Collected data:
▬▬▬▬▬▬▬▬▬▬

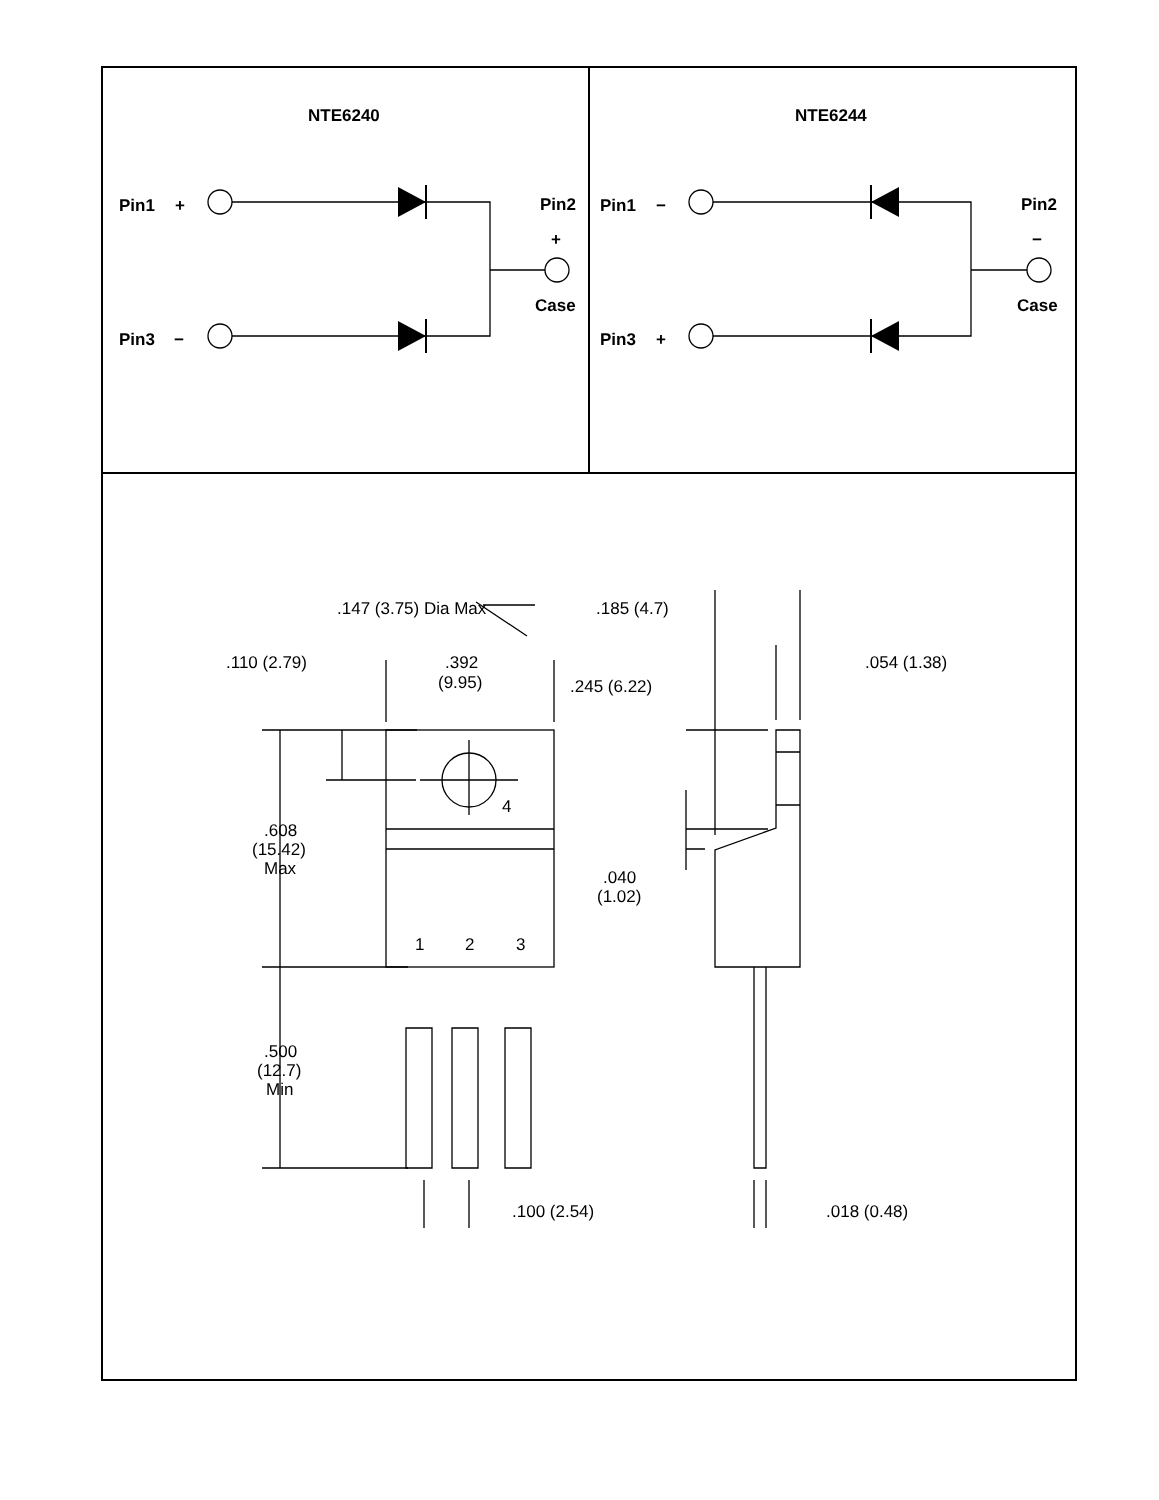NTE6240
NTE6244
Pin1
+
Pin3
−
Pin2
+
Case
Pin1
−
Pin3
+
Pin2
−
Case
.147 (3.75) Dia Max
.185 (4.7)
.110 (2.79)
.392
(9.95)
.245 (6.22)
.054 (1.38)
4
.608
(15.42)
Max
.040
(1.02)
1
2
3
.500
(12.7)
Min
.100 (2.54)
.018 (0.48)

▬▬▬▬▬▬▬▬▬▬

◆ Work to be completed
Print all the records again exactly; do not include any picture.

◆ Finished task
NTE6240
NTE6244
Pin1
+
Pin3
−
Pin2
+
Case
Pin1
−
Pin3
+
Pin2
−
Case
.147 (3.75) Dia Max
.185 (4.7)
.110 (2.79)
.392
(9.95)
.245 (6.22)
.054 (1.38)
4
.608
(15.42)
Max
.040
(1.02)
1
2
3
.500
(12.7)
Min
.100 (2.54)
.018 (0.48)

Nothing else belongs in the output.